We might just fear existential irrelevance:
“More of a decoration rather than useful. Now, SHATTERED in pieces as I now am..."
So why are we so fragile? Why did we wait around instead of gluing ourselves back together?
Living in a bookshelf means you’re most likely a book. So let’s admit for a second that we are books, but books aren’t even that fragile; they can survive for really long periods and tell stories to many. That is unless they get wet, ripped, or are poorly neglected… but that’s not the book’s fault, it’s the actors in the world.
As books, we could sit in our brokenness; we could stay on the ground, suffocating on top of the other books. But I don’t think that solves the existential irrelevance problem. It only maintains the reality of being broken, which isn’t satisfactory because there’s something more to us...
“Fill my cracks with glitter, and make me shiny and gorgeous again.”
Maybe we should just accept that no one else is coming to fill our cracks with the glitter. I mean, maybe someone will the first time you break. But unfortunately, it’s in our nature to keep breaking and falling off the shelf. At some point, no one will be there but you sitting there suffocating under the other books.
This is beautiful.
For one, the beauty of being a book on the bookshelf is that you can flip the page and never know where your story will go next. You can observe the reactions of your readers, but only as they read putting you in the same boat of experience. You will fall down, but you also get up, and until you run out of pages, there will be more and more opportunities to fall down and get back up to keep adding to your pages.
The secret I have to share for making it to the end, is that anyone reading this is not a book... they get to be a bookman(a human book), which means we can author these pages as we go based on what was on the past pages. We can glue ourselves back together again, with glitter glue, Elmer's glue, duct tape, or even super glue if we can afford it and want to decrease our fragility, ahah. Divine is fine, I guess, but only if you realize you are the divine you’ve been looking for. Through chaos, your art brings clarity. Through brokenness, we possess the tools to make ourselves whole again. Thank you Lena for making my week a lot better.
#SovereignSetTheory
Sidenote: This is one of my favorite poems I’ve ever heard. I have the privilege of living with such an amazing artist at Nautilus. The true pinnacle of great art for me is relation, and I’m not one to connect with art very often. Walking through museums is often quite a painful performance because I feel forced to perform connection with pieces for a signal of taste. In a world where it feels like everyone connects to something, it felt like my soul was broken as a result of this. But connecting with Lena’s art taught me I’m not broken; I just didn’t have the narratives necessary to understand art. I didn’t read the page in my book where I put myself back together again because I hadn’t gotten to that stage of my life where I could connect. Yes, I shamefully only know 4 major artists by name, but now I know 5 and am friends with the best: Van Gogh, Georgia O’Keeffe, Picasso, Basquiat, and Lena Kaouki(my fran)!

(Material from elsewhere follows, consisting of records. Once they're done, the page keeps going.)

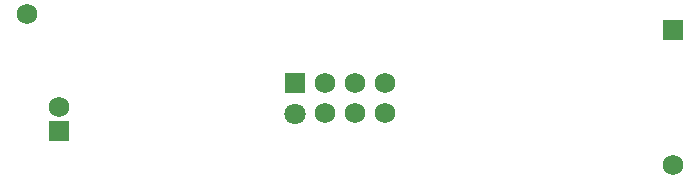
<source format=gbr>
%TF.GenerationSoftware,KiCad,Pcbnew,8.0.2*%
%TF.CreationDate,2024-05-13T09:46:36+08:00*%
%TF.ProjectId,Photon_Power_Zero_PCB_r1_01,50686f74-6f6e-45f5-906f-7765725f5a65,rev?*%
%TF.SameCoordinates,Original*%
%TF.FileFunction,Paste,Bot*%
%TF.FilePolarity,Positive*%
%FSLAX46Y46*%
G04 Gerber Fmt 4.6, Leading zero omitted, Abs format (unit mm)*
G04 Created by KiCad (PCBNEW 8.0.2) date 2024-05-13 09:46:36*
%MOMM*%
%LPD*%
G01*
G04 APERTURE LIST*
%ADD10C,1.750000*%
%ADD11R,1.800000X1.800000*%
%ADD12C,1.800000*%
G04 APERTURE END LIST*
D10*
%TO.C,*%
X166890000Y-90560000D03*
%TD*%
%TO.C,*%
X164350000Y-93100000D03*
%TD*%
%TO.C,*%
X166890000Y-93100000D03*
%TD*%
%TO.C,*%
X139300000Y-92530000D03*
%TD*%
%TO.C,*%
X161810000Y-93100000D03*
%TD*%
%TO.C,*%
X164350000Y-90560000D03*
%TD*%
%TO.C,*%
X161810000Y-90560000D03*
%TD*%
%TO.C,*%
X136550000Y-84685000D03*
%TD*%
D11*
%TO.C,*%
X139290000Y-94630000D03*
%TD*%
D10*
%TO.C,*%
X191260000Y-97500000D03*
%TD*%
D11*
%TO.C,REF\u002A\u002A*%
X191210000Y-86070000D03*
%TD*%
%TO.C,REF\u002A\u002A*%
X159270000Y-90560000D03*
%TD*%
D12*
%TO.C,REF\u002A\u002A*%
X159280000Y-93110000D03*
%TD*%
M02*

</source>
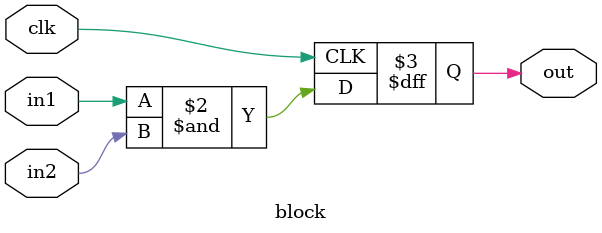
<source format=sv>

module block(clk, in1, in2, out);
	input clk;
	input in1;
	input in2;
	output out;

	always @(posedge clk) begin
		out <= in1 & in2;
	end
endmodule

</source>
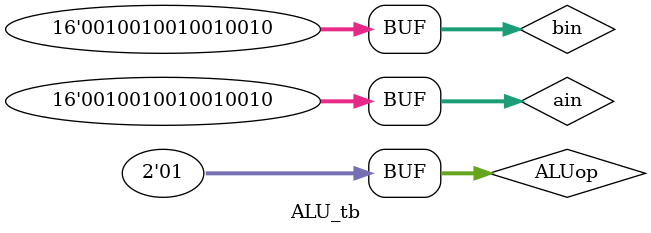
<source format=v>
module ALU (Ain, Bin, ALUop, ALUout, status);
  parameter n=16;
  input  [n-1:0] Ain,Bin;
  input  [1:0]  ALUop;
  output [n-1:0] ALUout;
  output [2:0] status;
  reg [n-1:0] ALUout;

  always @(*) begin
    case(ALUop)
      2'b00 : {ALUout}={Ain+Bin};
      2'b01 : {ALUout}={Ain-Bin};
      2'b10 : {ALUout}={Ain & Bin};
      2'b11 : {ALUout}={~Bin};
    endcase
  end

  assign status[0] = ALUout[15];  //negative flag [N]
  assign status[1] = ALUout ? 0 : 1; //zero flag  [Z]
  assign status[2] = Ain ^ Bin;  //overflow flag [V]
endmodule


module ALU_tb();
  reg  [15:0] ain,bin;
  reg  [1:0]  ALUop;
  wire [15:0] loadc;

  ALU dut(ain,bin,ALUop,loadc);

  initial begin
    ain=16'b1000100010001001;
    bin=16'b0010001000100001;
    ALUop=2'b00;
    #100

    ain=16'b0000100001001110;
    bin=16'b0000100001000111;
    ALUop=2'b01;
    #100

    ain=16'b0111010010110011;
    bin=16'b0111010100101100;
    ALUop=2'b10;
    #100

    ain=16'b0100001010001010;
    bin=16'b0100010001101100;
    ALUop=2'b11;
    #100

    ain=16'b0100001010001010;
    bin=16'b0000000000000000;
    ALUop=2'b10;
    #100

    ain=16'b0010010010010010;
    bin=16'b0010010010010010;
    ALUop=2'b01;
    #100;
  end
endmodule

</source>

Divine Is Fine (Story #1) by Lena Kaouki
Contact me at mackenziemichellefisher@gmail.com if you’d like to be connected with her before she’s unreachable :)

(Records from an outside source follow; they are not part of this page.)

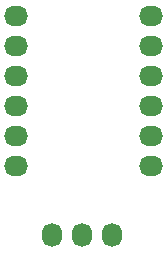
<source format=gbs>
G04 #@! TF.FileFunction,Soldermask,Bot*
%FSLAX46Y46*%
G04 Gerber Fmt 4.6, Leading zero omitted, Abs format (unit mm)*
G04 Created by KiCad (PCBNEW (2015-04-22 BZR 5620)-product) date 06/08/2015 11:36:45*
%MOMM*%
G01*
G04 APERTURE LIST*
%ADD10C,0.100000*%
%ADD11O,2.032000X1.727200*%
%ADD12O,1.727200X2.032000*%
G04 APERTURE END LIST*
D10*
D11*
X202565000Y-103632000D03*
X202565000Y-106172000D03*
X202565000Y-108712000D03*
X202565000Y-111252000D03*
X202565000Y-113792000D03*
X202565000Y-116332000D03*
X213995000Y-103632000D03*
X213995000Y-106172000D03*
X213995000Y-108712000D03*
X213995000Y-111252000D03*
X213995000Y-113792000D03*
X213995000Y-116332000D03*
D12*
X210693000Y-122174000D03*
X208153000Y-122174000D03*
X205613000Y-122174000D03*
M02*

</source>
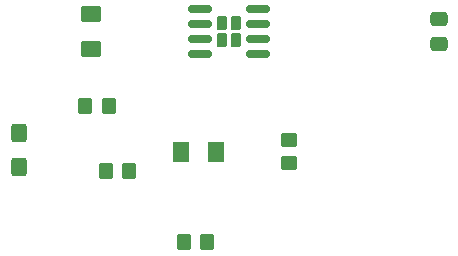
<source format=gbr>
%TF.GenerationSoftware,KiCad,Pcbnew,(6.0.11)*%
%TF.CreationDate,2023-02-16T14:33:20-08:00*%
%TF.ProjectId,Lab 4 Exercise 2,4c616220-3420-4457-9865-726369736520,rev?*%
%TF.SameCoordinates,Original*%
%TF.FileFunction,Paste,Top*%
%TF.FilePolarity,Positive*%
%FSLAX46Y46*%
G04 Gerber Fmt 4.6, Leading zero omitted, Abs format (unit mm)*
G04 Created by KiCad (PCBNEW (6.0.11)) date 2023-02-16 14:33:20*
%MOMM*%
%LPD*%
G01*
G04 APERTURE LIST*
G04 Aperture macros list*
%AMRoundRect*
0 Rectangle with rounded corners*
0 $1 Rounding radius*
0 $2 $3 $4 $5 $6 $7 $8 $9 X,Y pos of 4 corners*
0 Add a 4 corners polygon primitive as box body*
4,1,4,$2,$3,$4,$5,$6,$7,$8,$9,$2,$3,0*
0 Add four circle primitives for the rounded corners*
1,1,$1+$1,$2,$3*
1,1,$1+$1,$4,$5*
1,1,$1+$1,$6,$7*
1,1,$1+$1,$8,$9*
0 Add four rect primitives between the rounded corners*
20,1,$1+$1,$2,$3,$4,$5,0*
20,1,$1+$1,$4,$5,$6,$7,0*
20,1,$1+$1,$6,$7,$8,$9,0*
20,1,$1+$1,$8,$9,$2,$3,0*%
G04 Aperture macros list end*
%ADD10RoundRect,0.250000X0.475000X-0.337500X0.475000X0.337500X-0.475000X0.337500X-0.475000X-0.337500X0*%
%ADD11RoundRect,0.250000X0.350000X0.450000X-0.350000X0.450000X-0.350000X-0.450000X0.350000X-0.450000X0*%
%ADD12RoundRect,0.250000X0.425000X-0.537500X0.425000X0.537500X-0.425000X0.537500X-0.425000X-0.537500X0*%
%ADD13RoundRect,0.250000X-0.450000X0.350000X-0.450000X-0.350000X0.450000X-0.350000X0.450000X0.350000X0*%
%ADD14RoundRect,0.250001X-0.624999X0.462499X-0.624999X-0.462499X0.624999X-0.462499X0.624999X0.462499X0*%
%ADD15RoundRect,0.250001X-0.462499X-0.624999X0.462499X-0.624999X0.462499X0.624999X-0.462499X0.624999X0*%
%ADD16RoundRect,0.230000X-0.230000X-0.375000X0.230000X-0.375000X0.230000X0.375000X-0.230000X0.375000X0*%
%ADD17RoundRect,0.150000X-0.825000X-0.150000X0.825000X-0.150000X0.825000X0.150000X-0.825000X0.150000X0*%
G04 APERTURE END LIST*
D10*
%TO.C,C2*%
X167640000Y-100097500D03*
X167640000Y-98022500D03*
%TD*%
D11*
%TO.C,R2*%
X148025000Y-116840000D03*
X146025000Y-116840000D03*
%TD*%
D12*
%TO.C,C1*%
X132080000Y-110485000D03*
X132080000Y-107610000D03*
%TD*%
D13*
%TO.C,R1*%
X154940000Y-108220000D03*
X154940000Y-110220000D03*
%TD*%
D11*
%TO.C,R3*%
X141431192Y-110830000D03*
X139431192Y-110830000D03*
%TD*%
D14*
%TO.C,D2*%
X138212500Y-97572500D03*
X138212500Y-100547500D03*
%TD*%
D15*
%TO.C,D1*%
X145832500Y-109220000D03*
X148807500Y-109220000D03*
%TD*%
D11*
%TO.C,R4*%
X139687064Y-105360000D03*
X137687064Y-105360000D03*
%TD*%
D16*
%TO.C,U1*%
X149290000Y-99810000D03*
X150430000Y-98310000D03*
X150430000Y-99810000D03*
X149290000Y-98310000D03*
D17*
X147385000Y-97155000D03*
X147385000Y-98425000D03*
X147385000Y-99695000D03*
X147385000Y-100965000D03*
X152335000Y-100965000D03*
X152335000Y-99695000D03*
X152335000Y-98425000D03*
X152335000Y-97155000D03*
%TD*%
M02*

</source>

Lovely essay. "What happens when our environment fails us" is suuuch an important question. Especially now, where most social circles are so unhealthy, consumption and prognosis-oriented.
Something I've yet to figure out is whether we aa humans can *always* "glue ourselves back together", irrespective of the original damage. So far, sadly, it seems there are limits to one's own healing abilities (though of course there are some Herculean outliers).
In some way, your writing reminded me of how resilient and wonderful the act of mere existing can be. In another, more somberly, I really think most of our modern environments are absolutely abysmal at helping people lead better more fulfilling lives. Except, of course, casa Nautilus ;)
MK, I enjoyed reading your perspective on Lena’s art. The choice of title is excellent!